1. Field of the Invention
The present invention relates to materials that can be used to splice or connect the ends of optical glass fibers of differing compositions.
2. The Prior Art
Optical glass fibers and devices used in the telecommunications industry traditionally have been made of silica based compositions. Fluoride glasses, and notably those based upon fluoro-zirconates, have also been developed for telecommunications applications. It has been demonstrated that these materials possess fundamental advantages over silica-based materials for certain applications. Currently, the most commercially promising application for fluoride glasses involves their use as a host for Praseodymium (Pr) in fiber-based optical amplifiers.

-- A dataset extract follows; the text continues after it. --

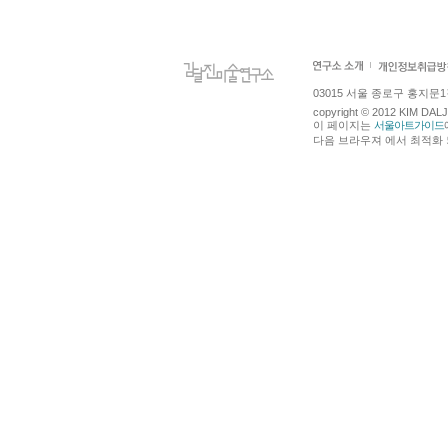
03015 서울 종로구 홍지문1길 4
copyright © 2012 KIM DA
이 페이지는
서울아트가이드
다음 브라우져 에서 최적화 되어있습니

Telecommunication devices based upon fluoride glass fibers must be efficiently likable to single mode silica glass fiber, the standard fiber for telecommunications. However, there are fundamental differences between silica and fluoride glasses which tend to make them incompatible in an optical system or assembly. Fluoride glasses typically exhibit glass transition (T.sub.g) values between 200.degree. C. and 300.degree. C. and exhibit onset of devitrification (crystallization) at temperatures usually above 100.degree. C. above T.sub.g. In contrast, silica possesses a T.sub.g of 1000.degree. C. to 1100.degree. C. and a marked resistance to devitrification. Such a large difference in maximum usable temperature renders the common fusion splice method for connecting silica fibers to one another impractical for mating silica and fluoride fibers. It is imperative, therefore, to have a low temperature fixative for the splice between the fluoride and silica fibers.

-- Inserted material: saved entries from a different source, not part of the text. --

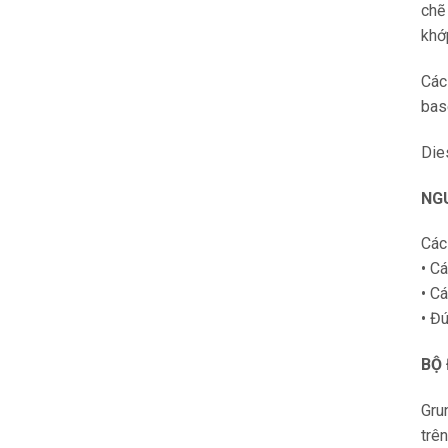
chẽ
khớ
Các
bas
Die
NGU
Các
• C
• C
• Đ
BỘ 
Gru
trê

Commercially available, organic fixatives are low temperature but tend to degrade under the power levels required for device operation and typically are prone to moisture absorption. Such behaviors make these materials less than appealing for long life telecommunication applications involving high laser power levels. In addition, many organic fixatives absorb strongly in the blue region of the visible spectrum, and a significant amount of blue, up-converted light is generated in the Pr-doped fluoride fiber amplifier.